Segment Start: DATA FOR REVIEW
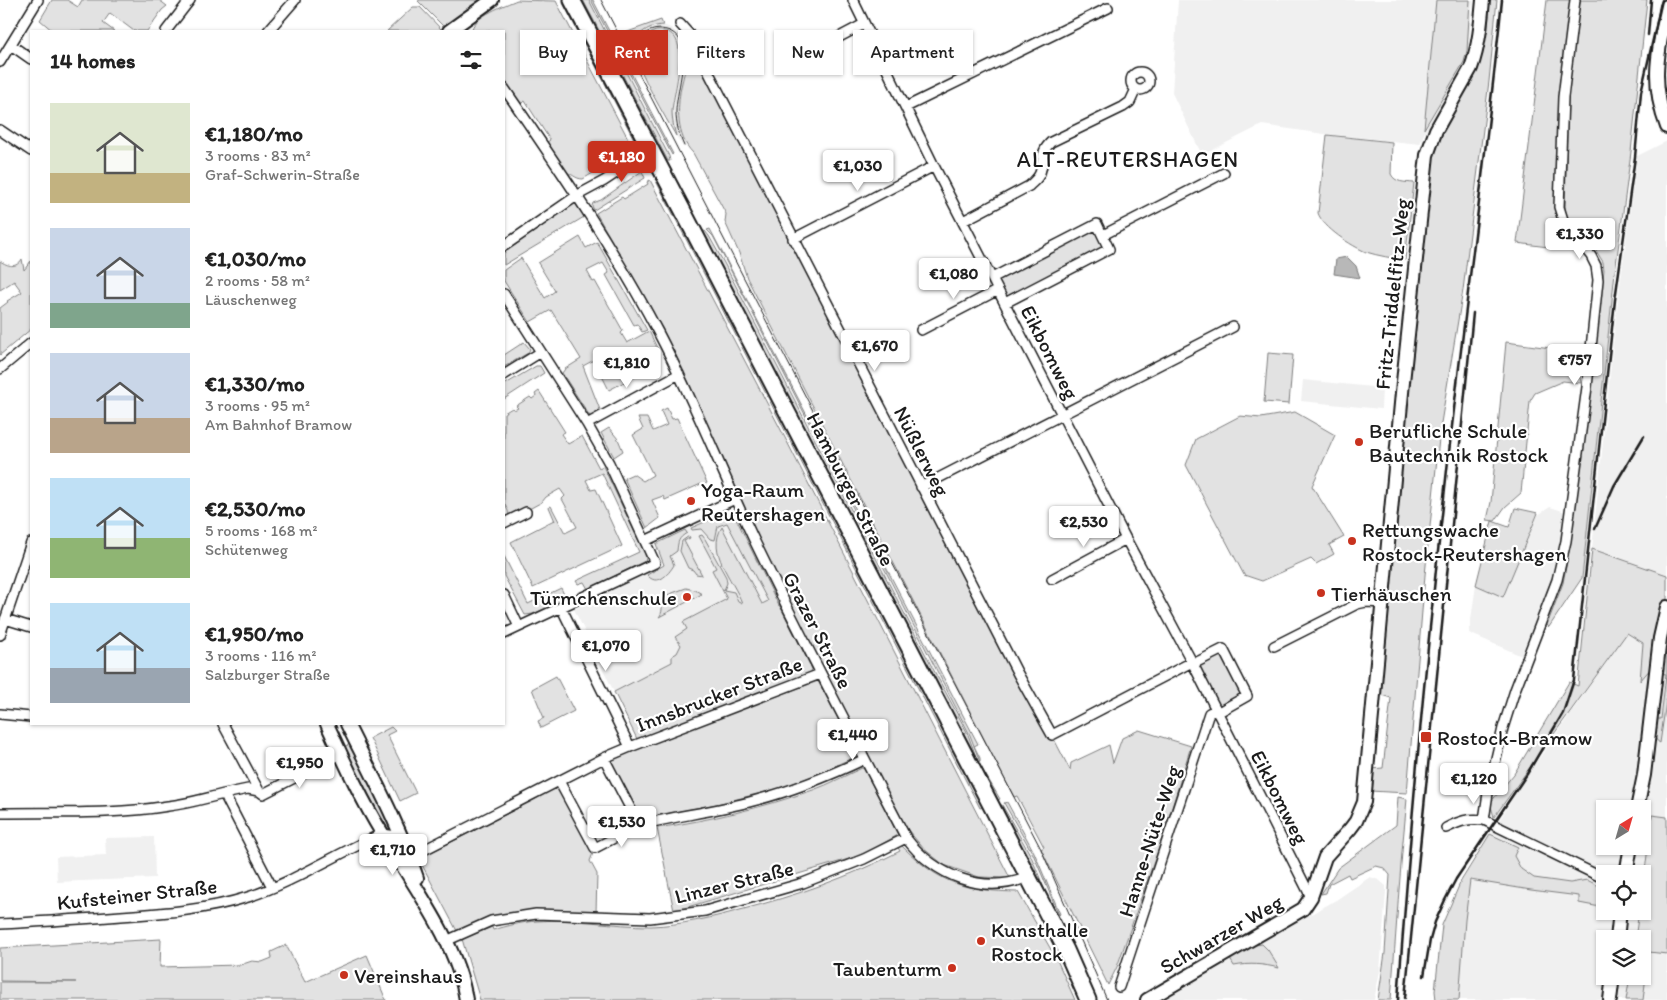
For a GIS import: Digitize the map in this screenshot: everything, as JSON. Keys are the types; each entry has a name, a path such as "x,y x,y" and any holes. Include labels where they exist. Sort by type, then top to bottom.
{"main road":[{"name":"Hamburger Straße","path":"572,0 1074,966 1088,1000"}],"street":[{"path":"0,62 38,0"},
{"path":"167,30 190,0"},
{"path":"269,30 295,0"},
{"path":"459,29 492,0"},
{"name":"Eikbomweg","path":"853,0 934,166 1311,897"},
{"name":"Fritz-Triddelfitz-Weg","path":"1311,897 1325,856 1350,830 1364,802 1403,382 1427,155 1436,130 1472,68 1484,0"},
{"path":"1484,820 1488,793 1503,728 1515,690 1557,580 1569,525 1587,387 1598,280 1596,266 1591,256 1564,223 1559,207 1563,96 1575,0"},
{"path":"1667,6 1656,67 1657,96 1667,127"},
{"path":"906,106 1108,8"},
{"name":"Nüßlerweg","path":"680,24 689,34 1014,667 1052,736 1192,663"},
{"path":"843,35 864,24"},
{"path":"11,44 30,58"},
{"name":"Grazer Straße","path":"505,89 578,195 638,298 679,374 735,499 820,674 906,838 916,852 929,862 944,872 960,878 996,884 1010,883 1028,877"},
{"path":"963,221 1036,180 1040,173 1042,154 1051,142 1123,107 1130,102 1136,89"},
{"path":"0,130 30,150"},
{"path":"505,245 578,195 604,181 651,150"},
{"path":"793,238 934,166"},
{"path":"1103,235 1224,173"},
{"path":"992,278 1097,224 1103,235 1110,249 1005,303"},
{"path":"921,330 998,290"},
{"path":"505,296 587,424 609,463 655,562 505,633"},
{"path":"921,487 1234,327"},
{"path":"0,370 30,344"},
{"path":"505,374 541,352"},
{"path":"587,424 679,374"},
{"path":"645,541 735,499"},
{"path":"505,522 526,512"},
{"path":"1052,579 1126,539"},
{"path":"0,635 30,545"},
{"path":"505,597 519,626"},
{"path":"1274,646 1357,604 1366,602 1382,603"},
{"path":"561,607 630,747"},
{"path":"1640,800 1660,638 1667,608"},
{"path":"6,619 30,627"},
{"path":"1192,663 1222,649 1247,696 1216,711"},
{"name":"Innsbrucker Straße","path":"410,857 604,758 820,674"},
{"name":"Hanne-Nüte-Weg","path":"1120,987 1209,713 1216,711"},
{"path":"0,714 30,718"},
{"path":"224,725 258,791"},
{"path":"327,725 382,834 405,868 446,940 457,966 466,1000"},
{"path":"347,725 403,839 425,904"},
{"path":"0,812 116,811 169,806 248,789 263,794 341,754"},
{"path":"604,758 639,825"},
{"path":"559,781 594,848 639,825 727,807 781,793 838,772 865,759"},
{"path":"224,794 272,887"},
{"path":"1446,828 1472,818 1484,820 1596,875"},
{"path":"382,834 397,836 403,839"},
{"name":"Kufsteiner Straße","path":"0,924 161,913 225,904 272,887 382,834"},
{"name":"Linzer Straße","path":"446,940 491,921 527,915 554,914 650,918 705,911 803,883 864,859 906,838"},
{"name":"Schwarzer Weg","path":"1146,1000 1304,909 1311,897"},
{"path":"1610,1000 1611,985"}],"shaded area":[{"path":"52,0 67,0 78,7 82,0 159,0 167,6 148,30 133,30 110,13 103,23 113,30 52,30 40,20"},
{"path":"481,0 444,27 418,1"},
{"path":"517,0 556,1 571,30 520,30 520,75 586,75 586,58 632,146 631,149 583,179 565,172 546,143 550,140 525,101 520,104 505,81 505,30 472,30 474,24 484,15"},
{"path":"583,0 589,0 604,30 599,30"},
{"path":"591,0 593,0 609,30 607,30"},
{"path":"1178,0 1473,0 1468,53 1463,66 1420,144 1324,134 1262,125 1202,155 1172,93"},
{"path":"1436,0 1470,0 1467,51 1464,62 1424,129"},
{"path":"1490,0 1497,0 1489,81 1463,290 1440,429 1425,575 1407,793 1370,791 1371,769 1383,768 1391,698 1378,694 1433,147 1479,62 1488,29"},
{"path":"1547,0 1571,0 1560,81 1555,208 1558,228 1548,247 1517,243"},
{"path":"1579,0 1647,0 1582,578 1549,627 1547,625 1563,583 1571,540 1604,270 1603,262 1592,244 1568,223 1565,210 1568,94"},
{"path":"565,2 580,30 577,30 563,3"},
{"path":"413,7 420,7 441,29 440,30 388,30"},
{"path":"661,20 663,25 646,30 633,30"},
{"path":"663,25 678,33 678,74 668,49 668,30 644,30 653,26"},
{"path":"668,32 676,39 678,46 678,76 672,112 676,136 644,75 668,75"},
{"path":"586,42 596,61 596,66 586,47"},
{"path":"678,74 683,75 680,125 686,147 683,147 676,136 672,114"},
{"path":"601,75 603,75 633,132 636,143"},
{"path":"623,75 627,75 669,156 670,161 668,161"},
{"path":"630,75 632,75 672,155"},
{"path":"683,75 710,75 1070,770 1071,763 1109,745 1113,763 1122,738 1139,730 1191,746 1164,833 1117,967 1108,985 1041,849 1044,847 1017,796 1014,797 747,278 739,253 725,222 726,214 693,153 683,139 679,122"},
{"path":"1327,135 1392,142 1391,174 1398,181 1414,183 1405,260 1366,252 1339,236 1321,219 1318,213"},
{"path":"1667,141 1667,575 1592,549 1616,315 1637,156"},
{"path":"642,171 645,178 594,210 593,203 601,200"},
{"path":"657,178 984,807 980,808 655,179"},
{"path":"650,180 780,428 1010,878 979,877 944,865 924,849 907,829 788,601 735,489 685,374 662,328 596,213 622,197 624,199 648,184 647,182"},
{"path":"575,203 584,217 505,264 505,252"},
{"path":"1096,228 1104,244 1103,249 1006,299 995,278"},
{"path":"710,229 978,744 974,746 713,236 707,230"},
{"path":"705,231 724,263 967,732 978,762 1000,799 996,801 703,232"},
{"path":"580,237 586,248 597,242 647,330 642,332 637,324 634,325 606,275 609,273 603,263 587,271 593,282 595,281 623,331 621,333 627,343 649,331 658,350 647,356 653,367 609,390 594,360 583,366 602,415 593,421 562,373 581,359 551,310 530,322 505,283 505,269 521,258 545,298 555,291 538,263"},
{"path":"1347,257 1356,266 1360,278 1334,274 1336,259"},
{"path":"22,259 24,270 30,262 30,330 0,355 0,308 7,301 22,292 14,281 0,290 0,261 12,266"},
{"path":"524,342 530,349 528,353 505,366 505,354"},
{"path":"1506,342 1573,351 1576,353 1581,383 1563,381 1535,393 1530,401 1521,493 1505,507 1495,521 1487,520 1491,502"},
{"path":"1268,353 1293,355 1289,404 1264,402"},
{"path":"536,366 540,366 544,373 505,398 505,384"},
{"path":"1303,380 1382,388 1381,409 1301,401"},
{"path":"539,391 565,432 561,434 568,444 582,436 599,468 603,466 645,554 646,559 643,562 588,589 584,582 578,584 576,581 639,552 602,473 586,480 591,490 596,489 622,546 533,588 511,542 555,521 549,507 551,506 565,533 577,527 562,499 565,496 560,489 546,497 542,502 509,520 505,505 505,412 512,408 514,410 518,408 516,406 530,397 532,399 536,396 535,394"},
{"path":"667,408 672,419 677,418 707,483 665,500 663,496 652,500 660,518 647,528 624,478 633,474 643,481 653,475 633,435 643,429 638,418 647,418 653,431 667,425 661,411"},
{"path":"1295,412 1335,435 1312,486 1344,537 1329,545 1334,554 1316,564 1311,559 1262,581 1244,575 1186,465 1196,439 1240,416 1261,418"},
{"path":"609,428 618,439 623,451 614,457 601,433"},
{"path":"1550,507 1566,512 1565,534 1550,592 1524,657 1469,633 1476,585 1503,597 1538,515"},
{"path":"1515,508 1538,513 1503,597 1476,585 1492,521 1509,527"},
{"name":"Türmchenschule","path":"732,510 779,606 614,692 574,609 664,565 656,544"},
{"path":"732,510 812,669 811,673 637,739 614,692 672,662 672,656 677,653 681,645 675,637 687,629 683,622 727,599 712,570 716,568 699,536 702,535 705,539 726,577 727,583 724,590 734,592 738,601 742,603 719,556 718,536 722,527 762,604 768,601 727,523 718,526 715,540 710,539 701,529 692,530 691,528"},
{"path":"685,530 687,533 679,540 677,551 670,556 674,565 672,569 658,580 647,575 664,565 656,544"},
{"path":"689,536 690,538 684,541 702,575 696,574 688,568 680,551 682,541"},
{"path":"1592,549 1667,575 1667,607 1657,661 1640,681 1643,643 1627,633 1494,817 1490,803 1514,774 1569,682 1578,686"},
{"path":"505,558 528,604 561,588 566,599 533,614 525,615 505,578"},
{"path":"686,588 702,594 659,617 662,611 662,600 667,595"},
{"path":"1627,633 1643,643 1640,680 1660,638 1667,639 1667,1000 1448,1000 1466,874 1528,774"},
{"path":"1667,648 1667,695 1660,743 1655,736 1654,719 1661,719 1666,674 1660,673 1663,651"},
{"path":"1217,656 1222,657 1242,691 1239,697 1221,706 1219,706 1198,667 1199,664"},
{"path":"556,676 574,711 541,728 538,721 544,718 532,689"},
{"path":"818,681 861,761 850,759 781,788 717,804 661,815 639,825 606,761 628,751"},
{"path":"391,727 395,731 387,735 416,793 400,801 370,738"},
{"path":"350,744 394,831 386,830 344,747"},
{"path":"862,768 898,835 862,855 674,911 657,828 755,808 819,788"},
{"path":"557,786 595,848 590,861 597,874 596,913 491,920 457,931 420,858 534,800"},
{"path":"1398,797 1407,799 1391,1000 1378,1000 1385,953 1390,875 1384,868 1376,866 1350,878 1348,874 1329,884 1326,893 1321,894 1338,868 1396,825"},
{"path":"1007,802 1034,852 1059,915 1033,854 1004,803"},
{"path":"1001,805 1031,856 1050,903 1008,824 1010,823"},
{"path":"1652,815 1667,817 1667,954 1651,952 1651,930 1636,930 1638,920 1651,920 1651,865 1646,865 1647,855 1651,855"},
{"path":"1490,834 1518,847 1514,856 1521,869 1534,878 1570,883 1587,880 1596,884 1596,906 1579,903 1579,896 1470,880 1459,1000 1436,1000 1435,991 1442,925 1461,881"},
{"path":"154,837 155,878 57,882 56,857 106,855 105,838"},
{"path":"897,846 902,846 929,869 954,883 983,890 1018,892 1057,960 1075,1000 480,1000 462,939 492,927 493,930 537,921 551,920 651,926 707,918 781,899 822,885 900,851"},
{"path":"1370,877 1379,880 1386,886 1380,971 1374,1000 1160,1000 1336,900"},
{"path":"161,939 160,967 240,965 252,961 262,962 272,958 271,952 286,945 305,982 367,955 386,1000 0,1000 0,982 76,982 0,981 0,948"},
{"path":"1262,944 1279,968 1256,964 1234,966 1230,959 1255,945"},
{"path":"1628,985 1645,985 1643,1000 1626,1000"}],"tram line":[{"path":"601,0 1041,849 1107,1000"},
{"path":"654,30 667,30"},
{"path":"668,30 675,34 681,42 683,49 676,112 678,129 684,146"}],"railway":[{"path":"1398,1000 1430,622 1502,0"},
{"path":"1648,35 1651,0"},
{"path":"1424,976 1430,940 1435,922 1445,900 1456,879 1527,774 1563,713 1574,680 1615,300 1635,157 1641,92 1662,0"},
{"path":"1405,998 1473,313"},
{"path":"1595,529 1614,486 1644,436"}],"place":[{"name":"Berufliche Schule Bautechnik Rostock","path":"1359,442"},
{"name":"Yoga-Raum Reutershagen","path":"691,501"},
{"name":"Rettungswache Rostock-Reutershagen","path":"1352,541"},
{"name":"Tierhäuschen","path":"1321,593"},
{"name":"Türmchenschule","path":"687,597"},
{"name":"Rostock-Bramow","path":"1426,737"},
{"name":"Kunsthalle Rostock","path":"981,941"},
{"name":"Taubenturm","path":"952,968"},
{"name":"Vereinshaus","path":"344,975"}],"district":[{"name":"ALT-REUTERSHAGEN","path":"1128,159"}]}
Segment End: DATA FOR REVIEW
--- WHAT NEEDS TO BE DONE ---
Search the entries for the string "Rostock" and return each line where it turns up.

--- RESULT OF THIS TASK ---
{"path":"1595,529 1614,486 1644,436"}],"place":[{"name":"Berufliche Schule Bautechnik Rostock","path":"1359,442"},
{"name":"Rettungswache Rostock-Reutershagen","path":"1352,541"},
{"name":"Rostock-Bramow","path":"1426,737"},
{"name":"Kunsthalle Rostock","path":"981,941"},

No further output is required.